BEGIN AVAILABLE DATA
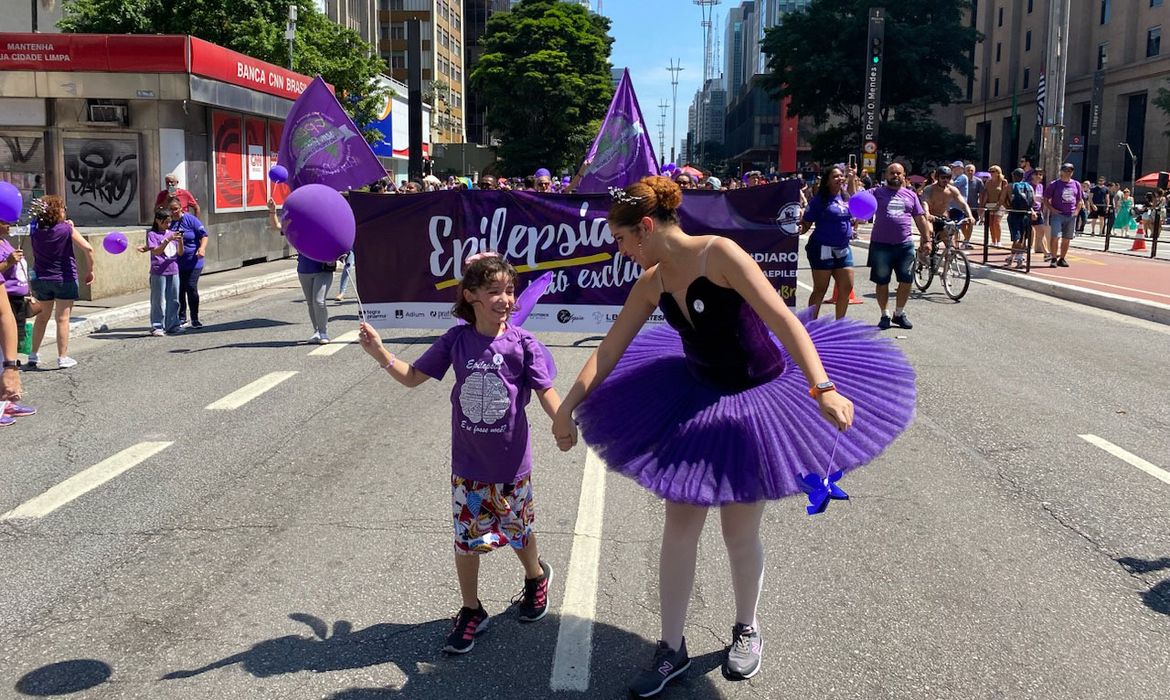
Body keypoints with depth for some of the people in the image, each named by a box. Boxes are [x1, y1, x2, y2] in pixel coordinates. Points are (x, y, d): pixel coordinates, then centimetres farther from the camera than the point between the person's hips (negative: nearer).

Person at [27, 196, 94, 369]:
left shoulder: (35, 229, -1)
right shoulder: (66, 229, -13)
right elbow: (88, 248, -20)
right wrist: (90, 271, -9)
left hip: (41, 279, 4)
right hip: (64, 279, -4)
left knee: (42, 317, 18)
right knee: (62, 318, -1)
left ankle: (33, 355, 23)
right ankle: (63, 358, 1)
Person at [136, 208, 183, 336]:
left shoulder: (172, 233, 12)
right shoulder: (152, 234, -3)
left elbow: (180, 253, 9)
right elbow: (156, 251, -15)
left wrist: (180, 241, -9)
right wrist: (168, 240, -23)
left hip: (173, 271, 5)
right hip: (159, 272, -5)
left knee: (174, 300, 8)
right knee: (158, 300, -1)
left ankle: (172, 325, 17)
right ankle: (157, 326, 5)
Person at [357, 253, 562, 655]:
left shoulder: (522, 344, -14)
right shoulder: (457, 340, -7)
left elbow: (547, 395, -13)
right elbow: (413, 377, 3)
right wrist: (380, 354, -11)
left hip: (512, 464, -2)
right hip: (468, 466, 2)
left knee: (519, 532, 17)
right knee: (466, 538, 10)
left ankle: (536, 577, 49)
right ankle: (471, 612, 30)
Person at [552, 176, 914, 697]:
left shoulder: (718, 254, -22)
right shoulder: (652, 283, -2)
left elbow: (782, 319, -29)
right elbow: (609, 351, 5)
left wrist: (822, 389, -39)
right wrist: (567, 407, 2)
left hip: (757, 399, -6)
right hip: (695, 399, 6)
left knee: (739, 533, 6)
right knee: (679, 527, 6)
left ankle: (747, 630, 35)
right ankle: (672, 650, 22)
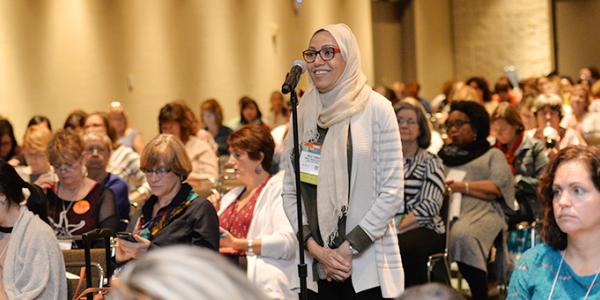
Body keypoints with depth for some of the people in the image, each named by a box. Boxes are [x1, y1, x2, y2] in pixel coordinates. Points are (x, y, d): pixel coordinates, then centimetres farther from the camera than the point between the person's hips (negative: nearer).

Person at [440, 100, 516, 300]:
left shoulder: (492, 155, 21)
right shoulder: (443, 155, 31)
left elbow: (498, 188, 3)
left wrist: (462, 186, -6)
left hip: (480, 210, -3)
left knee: (462, 234, -38)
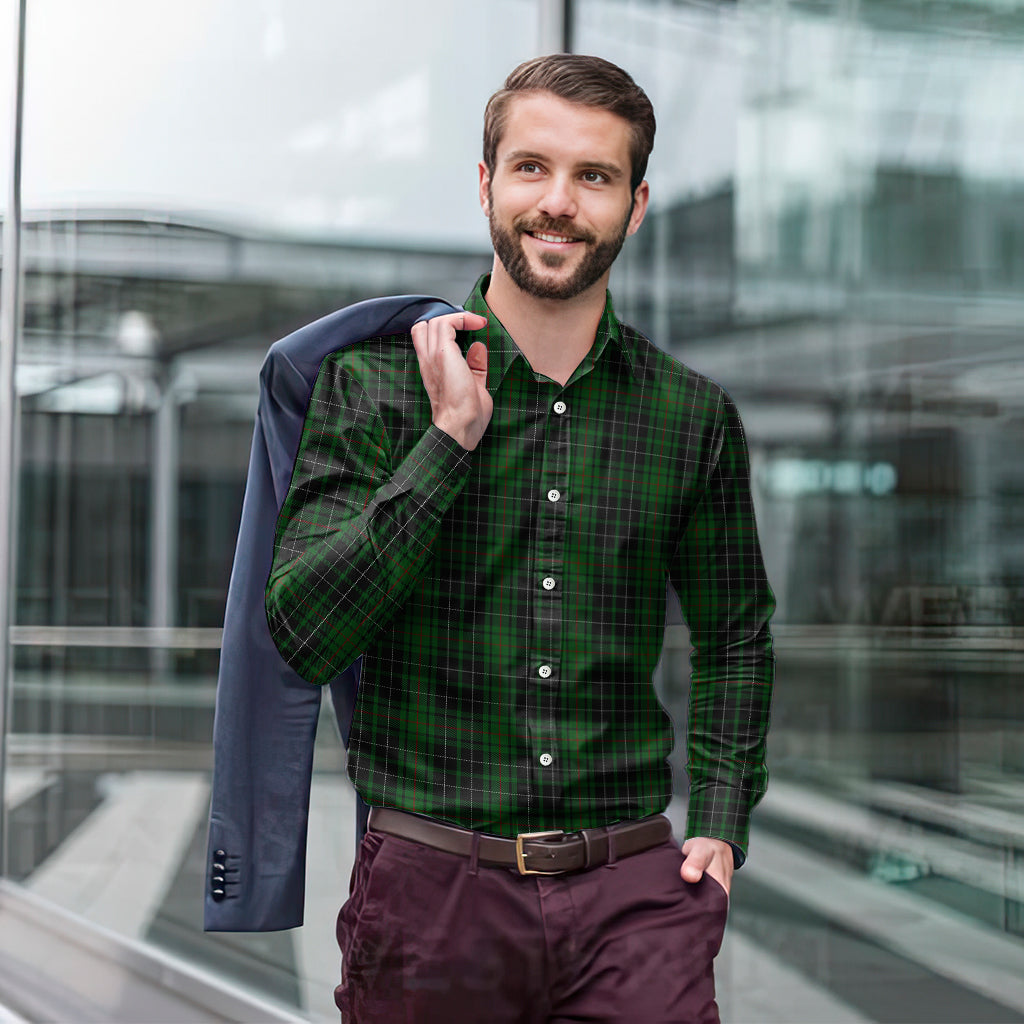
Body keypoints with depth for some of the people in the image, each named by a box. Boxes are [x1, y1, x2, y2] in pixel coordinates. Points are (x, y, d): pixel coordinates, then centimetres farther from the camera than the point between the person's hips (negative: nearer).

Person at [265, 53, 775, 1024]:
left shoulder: (693, 414, 5)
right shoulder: (372, 381, -2)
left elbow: (736, 633, 19)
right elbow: (302, 635, -12)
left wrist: (721, 824, 8)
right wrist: (451, 438, -15)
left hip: (633, 892, 1)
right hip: (431, 889, -1)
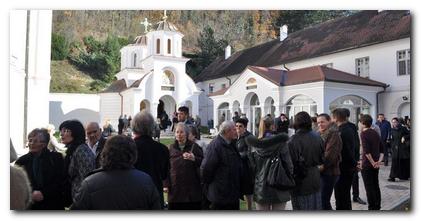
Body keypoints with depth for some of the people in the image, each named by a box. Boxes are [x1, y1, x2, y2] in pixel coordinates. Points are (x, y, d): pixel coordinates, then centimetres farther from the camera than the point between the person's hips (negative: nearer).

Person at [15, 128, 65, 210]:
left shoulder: (56, 157, 0)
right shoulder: (22, 161, 7)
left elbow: (60, 182, -4)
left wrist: (43, 193, -16)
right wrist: (31, 194, -13)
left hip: (53, 205, -1)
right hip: (30, 205, 2)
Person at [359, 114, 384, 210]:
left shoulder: (364, 133, -13)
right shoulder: (375, 133, 10)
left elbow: (366, 151, -22)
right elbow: (382, 149, 10)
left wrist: (373, 162, -14)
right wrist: (379, 161, 3)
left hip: (367, 164, -8)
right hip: (376, 164, 8)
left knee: (369, 188, 0)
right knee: (376, 186, 17)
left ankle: (372, 208, 4)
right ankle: (377, 207, 26)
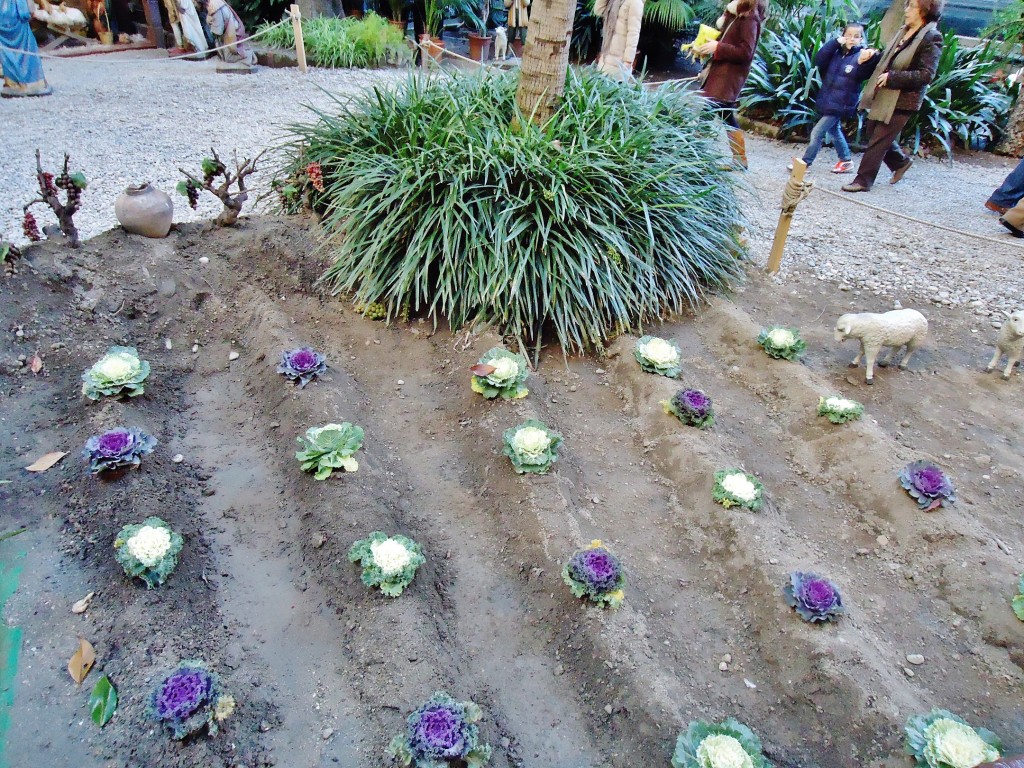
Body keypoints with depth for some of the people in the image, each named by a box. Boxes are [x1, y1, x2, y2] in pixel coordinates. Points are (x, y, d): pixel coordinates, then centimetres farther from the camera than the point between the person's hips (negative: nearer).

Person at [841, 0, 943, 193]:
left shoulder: (931, 38, -14)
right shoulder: (903, 32, 9)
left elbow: (926, 75, -19)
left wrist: (892, 77, -23)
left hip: (902, 101, -8)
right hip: (884, 96, 8)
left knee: (878, 140, -3)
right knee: (873, 132, 17)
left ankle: (863, 180, 8)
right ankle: (901, 161, 36)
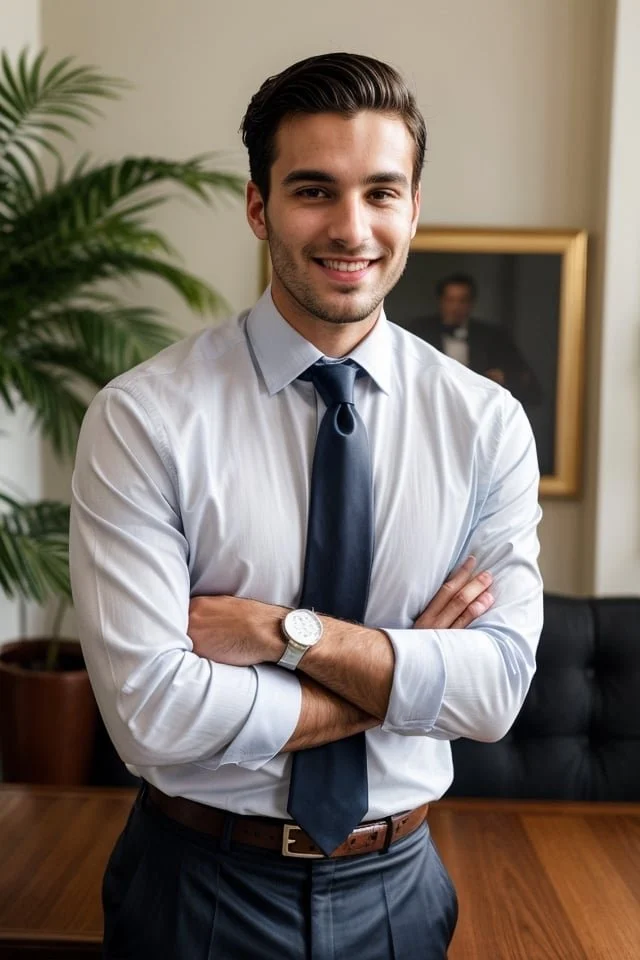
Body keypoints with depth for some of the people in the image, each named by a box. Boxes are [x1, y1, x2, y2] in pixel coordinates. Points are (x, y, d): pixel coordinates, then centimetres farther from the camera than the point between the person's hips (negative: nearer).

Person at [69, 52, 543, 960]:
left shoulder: (486, 423, -7)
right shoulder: (142, 418, -16)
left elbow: (497, 688, -13)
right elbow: (150, 711, -22)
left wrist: (284, 630, -23)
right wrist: (405, 673, -17)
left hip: (398, 885, 3)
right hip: (199, 885, -2)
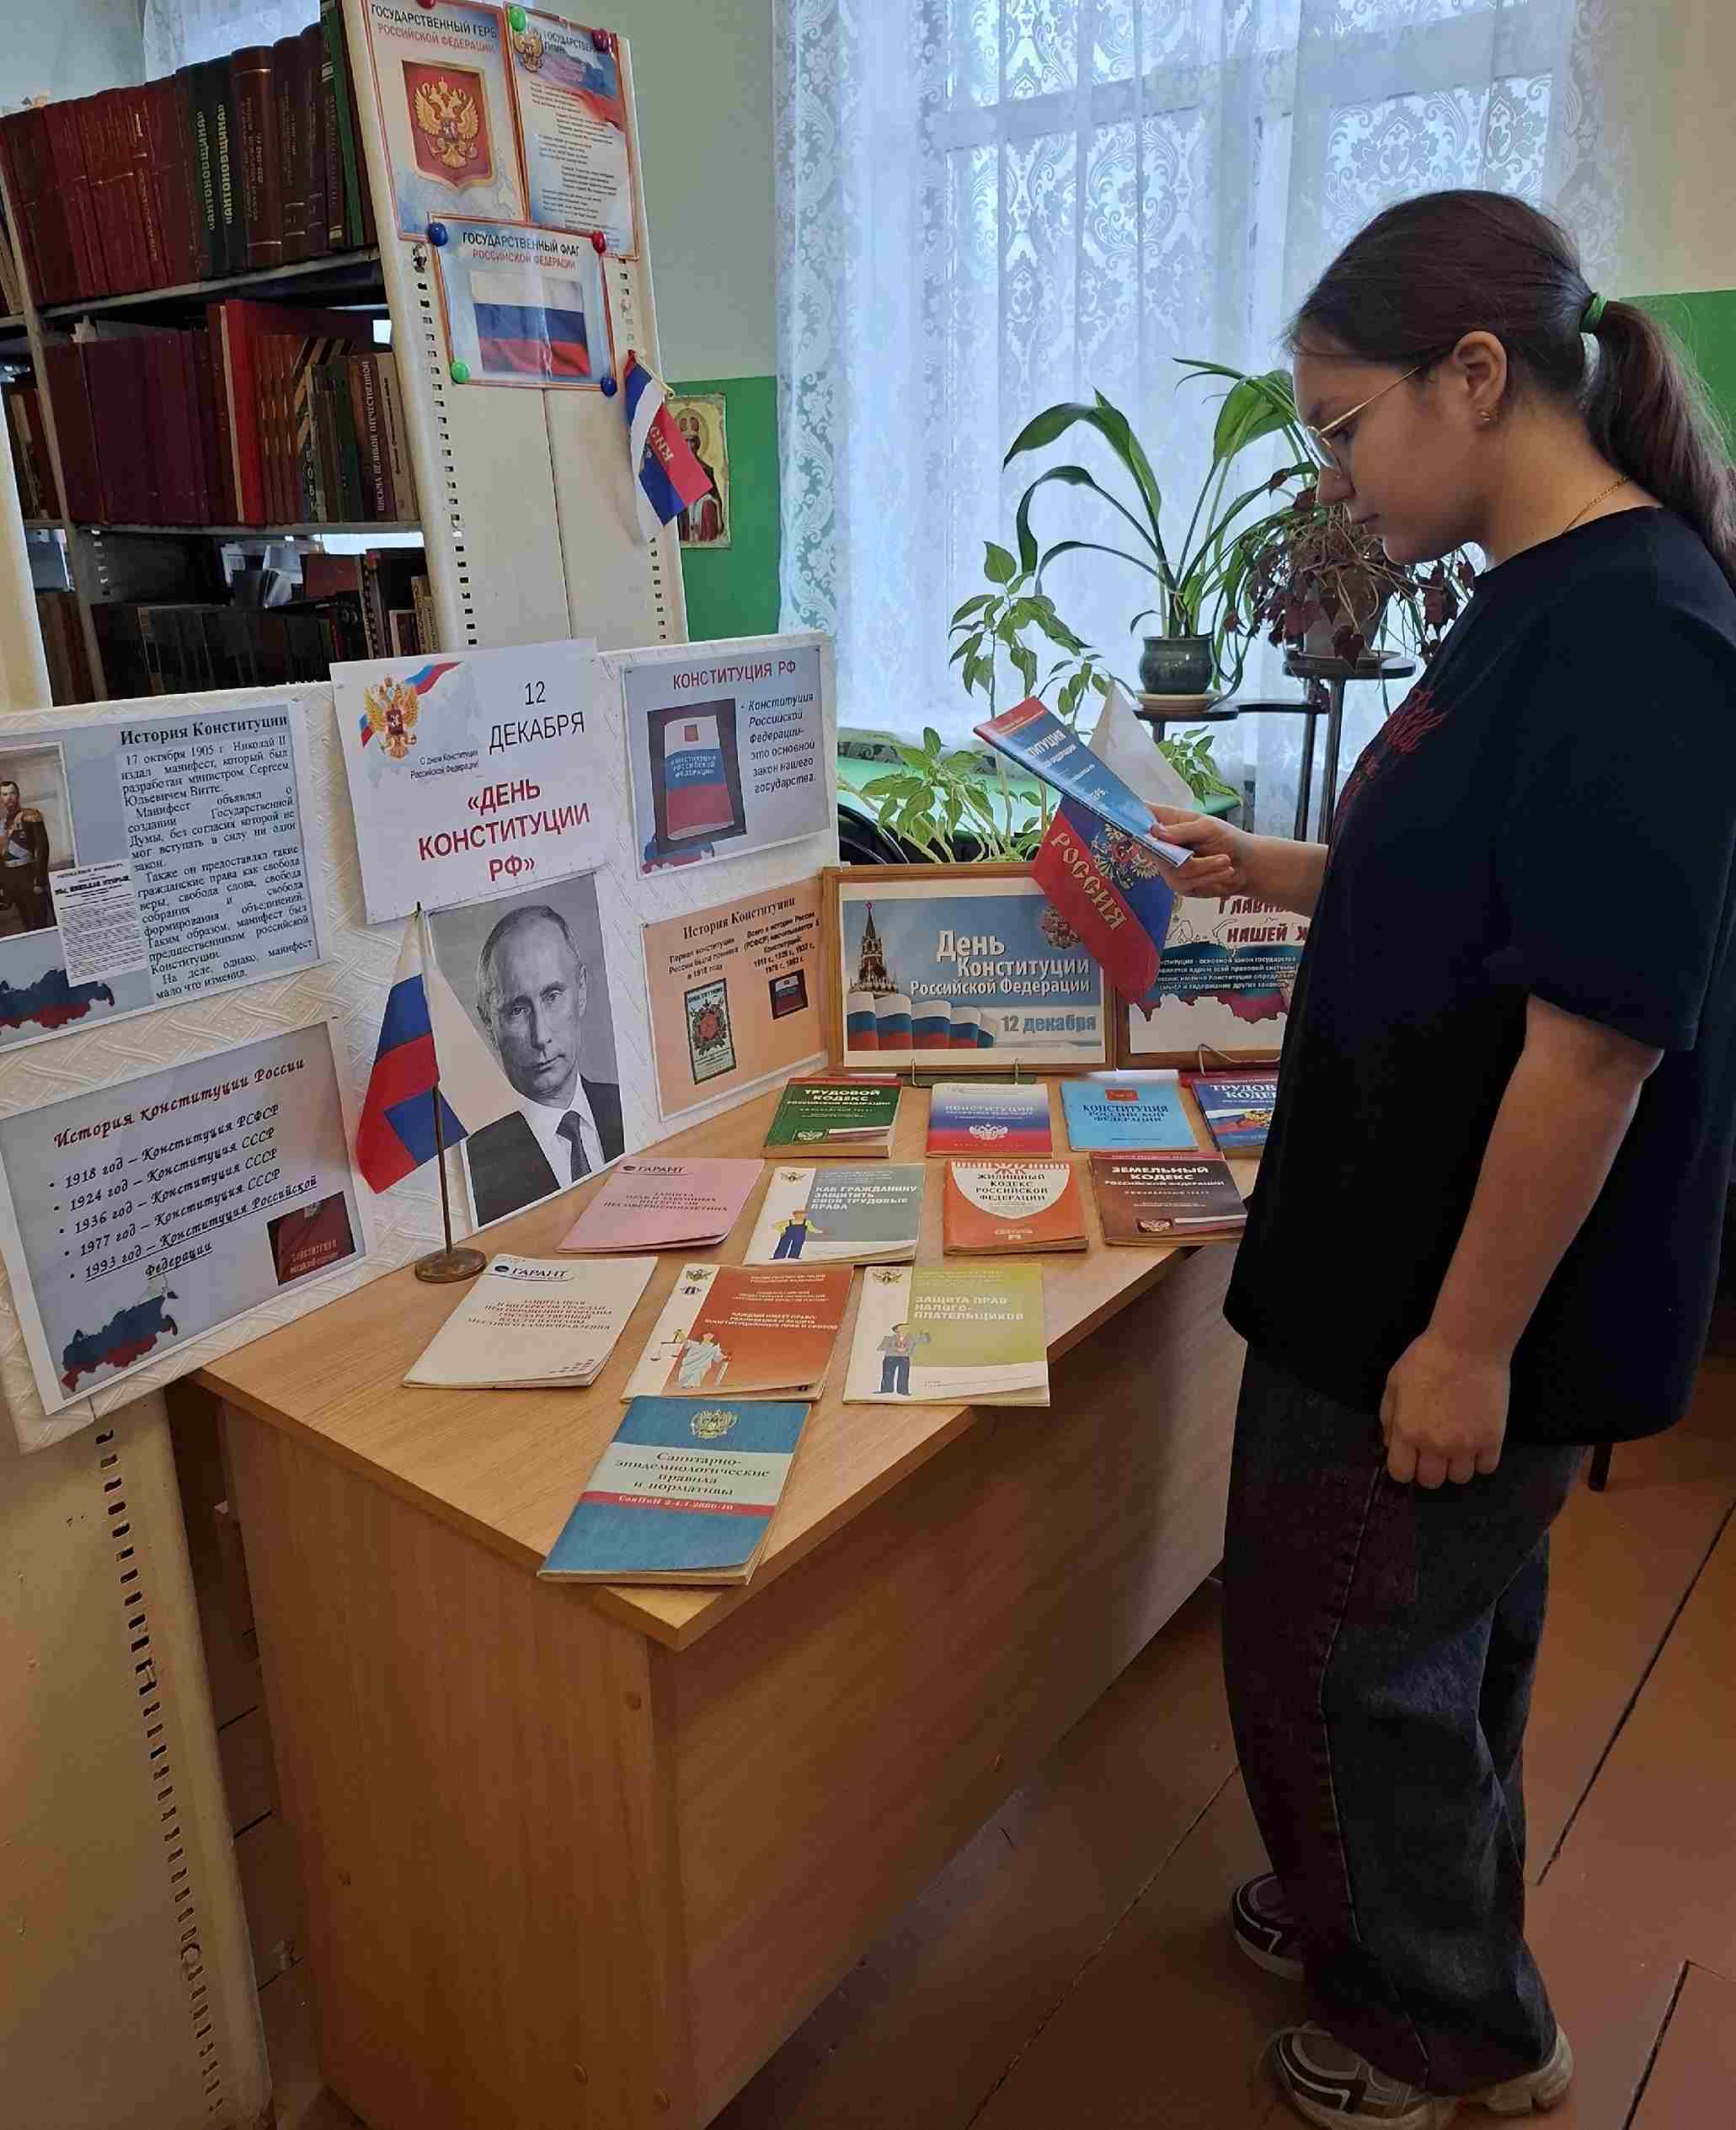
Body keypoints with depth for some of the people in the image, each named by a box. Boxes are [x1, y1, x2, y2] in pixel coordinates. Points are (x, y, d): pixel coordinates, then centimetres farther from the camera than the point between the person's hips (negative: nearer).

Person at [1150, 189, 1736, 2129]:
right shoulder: (1543, 605, 8)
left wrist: (1471, 1339, -20)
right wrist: (1281, 876, 11)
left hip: (1471, 1296, -9)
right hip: (1405, 1247, 9)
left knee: (1337, 1653, 9)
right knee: (1440, 1629, 25)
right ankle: (1400, 1913, 49)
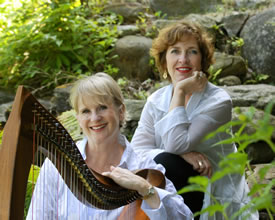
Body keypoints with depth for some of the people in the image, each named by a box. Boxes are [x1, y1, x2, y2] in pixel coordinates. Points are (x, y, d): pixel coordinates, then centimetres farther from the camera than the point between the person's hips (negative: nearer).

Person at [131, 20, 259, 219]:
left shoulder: (218, 101, -14)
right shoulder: (156, 101, 3)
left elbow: (176, 144, -25)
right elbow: (136, 150, -10)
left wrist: (180, 91, -20)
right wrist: (184, 155, -25)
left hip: (218, 202, -5)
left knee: (163, 164, -27)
END AVAILABLE DATA
AIM OF THE TASK: Range to copy from the records above: the line containing "left wrist: (373, 162, -14)" to the line containing "right shoulder: (1543, 605, 8)", both included. Output those lines exactly and only those, skipping pictures.

REPLY TO THE TASK:
left wrist: (373, 162, -14)
right wrist: (379, 161, 3)
left hip: (367, 164, -8)
right hip: (376, 164, 8)
left knee: (369, 188, 0)
right knee: (376, 186, 17)
left ankle: (372, 208, 4)
right ankle: (377, 207, 26)
Body keypoints with depth for some of the people in the image, each named by a box. Boxes are [x1, y1, x2, y2] in pixel coordinates. Points are (x, y, d): pixel coordinates, then centimetres farther from the camera than the point between the person's hips (negative: nearer).

Person at [841, 0, 943, 193]:
left shoulder: (931, 38, -14)
right shoulder: (903, 32, 9)
left elbow: (926, 75, -19)
left wrist: (892, 77, -23)
left hip: (902, 101, -8)
right hip: (884, 96, 8)
left knee: (878, 140, -3)
right knee: (873, 132, 17)
left ankle: (863, 180, 8)
right ankle: (901, 161, 36)
Body keypoints with depth for some of the people in the image, each named by a box. Boxes are [x1, y1, x2, y2] in pixel coordinates. Points are (x, y, d): pixel coordinates, then centimetres farther from the camera than the point between the person's hips (negative: nearer).

Person at [69, 52, 543, 960]:
left shoulder: (486, 423, -7)
right shoulder: (142, 418, -16)
left elbow: (497, 688, -13)
right elbow: (150, 711, -22)
left wrist: (284, 630, -23)
right wrist: (405, 673, -17)
left hip: (398, 885, 3)
right hip: (199, 885, -2)
Body keypoints with depth for some of the people in the image, each named by a box. Boxes are [x1, y1, x2, y2] in pixel coordinates. Points are (x, y, d): pixel coordinates, then centimetres farther from the camera than the point between the person's hips (negative: nearer).

Person at [1150, 189, 1736, 2129]:
right shoulder: (1543, 605, 8)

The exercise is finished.